▶ About this task
Leaving out every line that comes before the one containing "The state variables", output the rest of the records exactly, the final line included.

▶ Material for the task
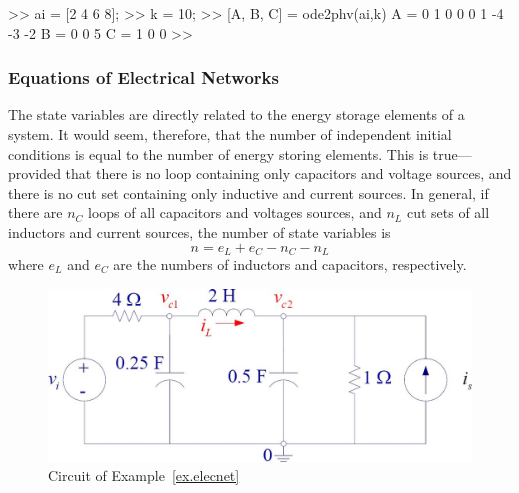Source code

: \begin{codex}
>> ai = [2 4 6 8];
>> k = 10;
>> [A, B, C] = ode2phv(ai,k)
A =
    0   1   0
    0   0   1
    -4  -3  -2
B =
    0
    0
    5
C =
    1   0   0
>>
\end{codex}

\subsubsection{Equations of Electrical Networks}
The state variables are directly related to the energy storage elements of a system.  It would seem, therefore, that the number of independent initial conditions is equal to the  number of energy storing elements.  This is true---provided that there is no loop containing only capacitors and voltage sources, and there is no cut set containing only inductive and current sources. In general, if there are $n_C$ loops of all capacitors and voltages sources, and $n_L$ cut sets of all inductors and current sources, the number of state variables is
\begin{equation}
    n = e_L + e_C - n_C - n_L
\end{equation}
where $e_L$ and $e_C$ are the numbers of inductors and capacitors, respectively.

\begin{figure}[bth]
\centering
\includegraphics[width=.6\textwidth]{statespaceelecnet}
\caption{\footnotesize
        Circuit of Example~\ref{ex.elecnet}
        \label{fig.statespace.elecnet}
        }
\end{figure}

▶ Answer to this problem
The state variables are directly related to the energy storage elements of a system.  It would seem, therefore, that the number of independent initial conditions is equal to the  number of energy storing elements.  This is true---provided that there is no loop containing only capacitors and voltage sources, and there is no cut set containing only inductive and current sources. In general, if there are $n_C$ loops of all capacitors and voltages sources, and $n_L$ cut sets of all inductors and current sources, the number of state variables is
\begin{equation}
    n = e_L + e_C - n_C - n_L
\end{equation}
where $e_L$ and $e_C$ are the numbers of inductors and capacitors, respectively.

\begin{figure}[bth]
\centering
\includegraphics[width=.6\textwidth]{statespaceelecnet}
\caption{\footnotesize
        Circuit of Example~\ref{ex.elecnet}
        \label{fig.statespace.elecnet}
        }
\end{figure}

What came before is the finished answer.